The Chinese Communist Party label these treaties that forced China into surrendering land to foreign powers during its century of humiliation as unequal treaties and it is intensely ironic that one of the most unequal of all the treaties that was forced upon China during the century of humiliation came from their current closest partner the Russians.
This goes back to 1858, when the Qing dynasty was both waging a civil war that would claim the lives of tens of millions of people, and fighting the Second Opium War against the British and the French.
Sensing China’s weakness, the Russian empire seized the opportunity by lining up tens of thousands of troops on the border with Manchuria, then demanded that the Qing cede Outer Manchuria to Russia.
As RealLifeLore explains, not wanting to open up a third war with the Russians in the north, the Qing reluctantly relented and agreed under duress in a treaty in 1860 to surrender over this huge amount of land equivalent to the size of Ukraine without anyone firing a shot. What used to be known as Outer Manchuria would eventually become incredibly important to the Russians. It’s where they founded big cities like Khabarovsk, the largest city today in the entire Russian Far East and Vladivostok, the largest Russian port on the Pacific Ocean and the contemporary home base of the Russian Pacific fleet including their nuclear-armed submarines. Without Vladivostok, the Russian Navy and submarine nuclear deterrent would be largely incapable of operating anywhere in the Pacific, granting it an enormous strategic importance to Moscow.
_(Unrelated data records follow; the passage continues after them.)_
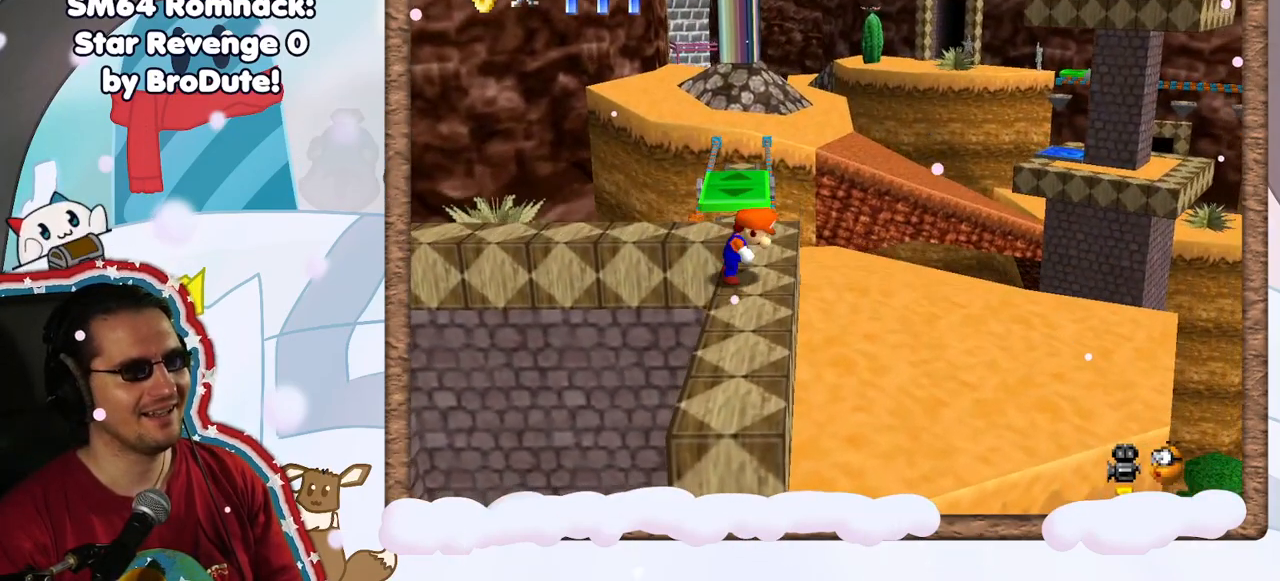
{"buttons": [], "left_stick": "up", "events": [[50, "A", "up"], [400, "left_stick", "up"]]}
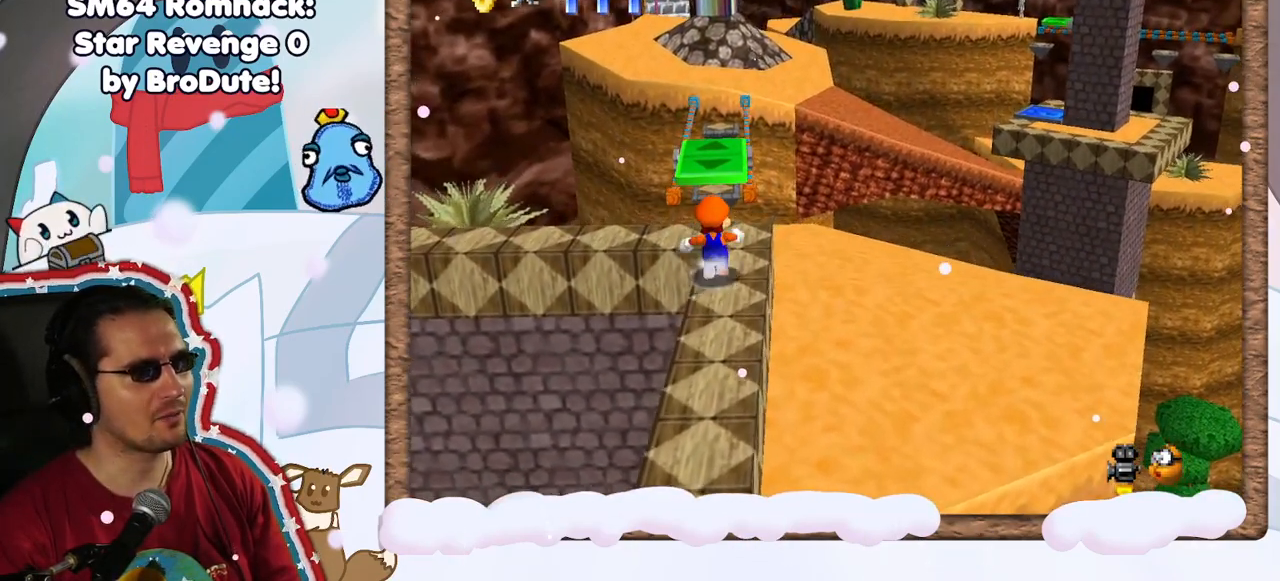
{"buttons": ["A"], "left_stick": "right", "events": [[100, "A", "down"], [250, "left_stick", "up-right"], [483, "left_stick", "right"]]}
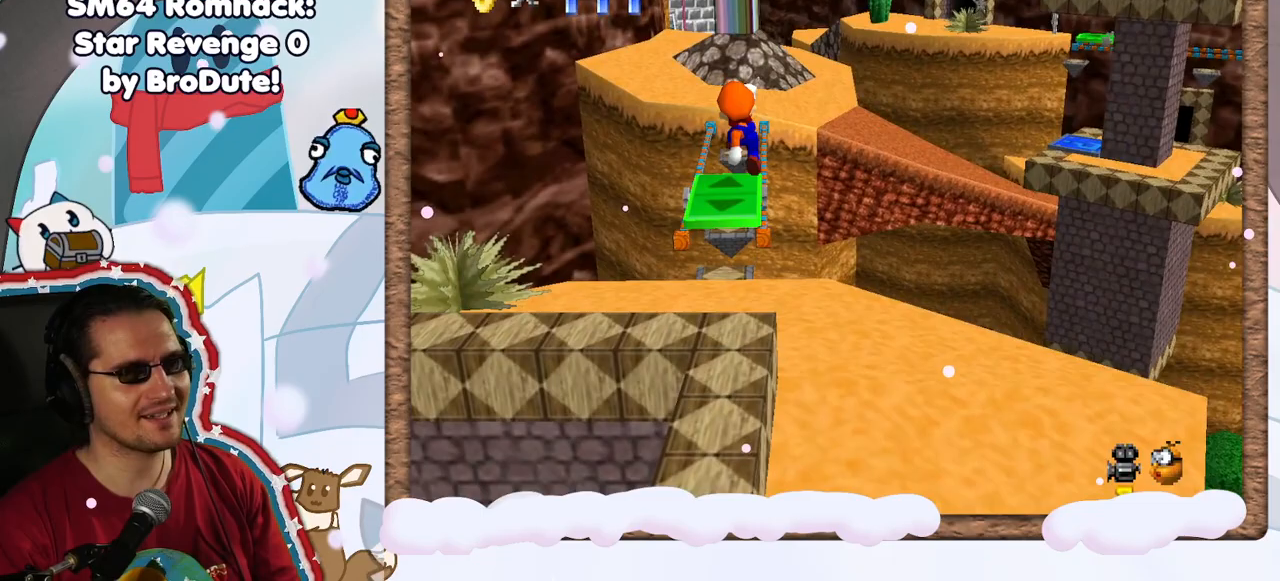
{"buttons": ["C_LEFT"], "left_stick": "center", "events": [[67, "A", "up"], [167, "left_stick", "down"], [400, "left_stick", "center"], [500, "C_LEFT", "down"]]}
But at the same time, the 1860 treaty that surrendered all of this land to Russia under duress locked the Chinese out from being able to directly access the Sea of Japan, limiting them instead to just the East and South China seas.
Mao and Russia
Chinese nationalists never forgot what happened in Manchuria, including the founder of the People’s Republic himself, Mao Zedong.
In 1964, Mao commented to a delegation from the Japanese Socialist Party that the Russians had unilaterally absorbed Outer Manchuria and that the issue had never been resolved, sparking outrage in Moscow.
Four years later, the Soviet Union invaded Czechoslovakia and at the same time published the Brezhnev Doctrine insisting that the USSR reserved the right to topple any other communist government that was straying too far from the global communist movement as Moscow defined it.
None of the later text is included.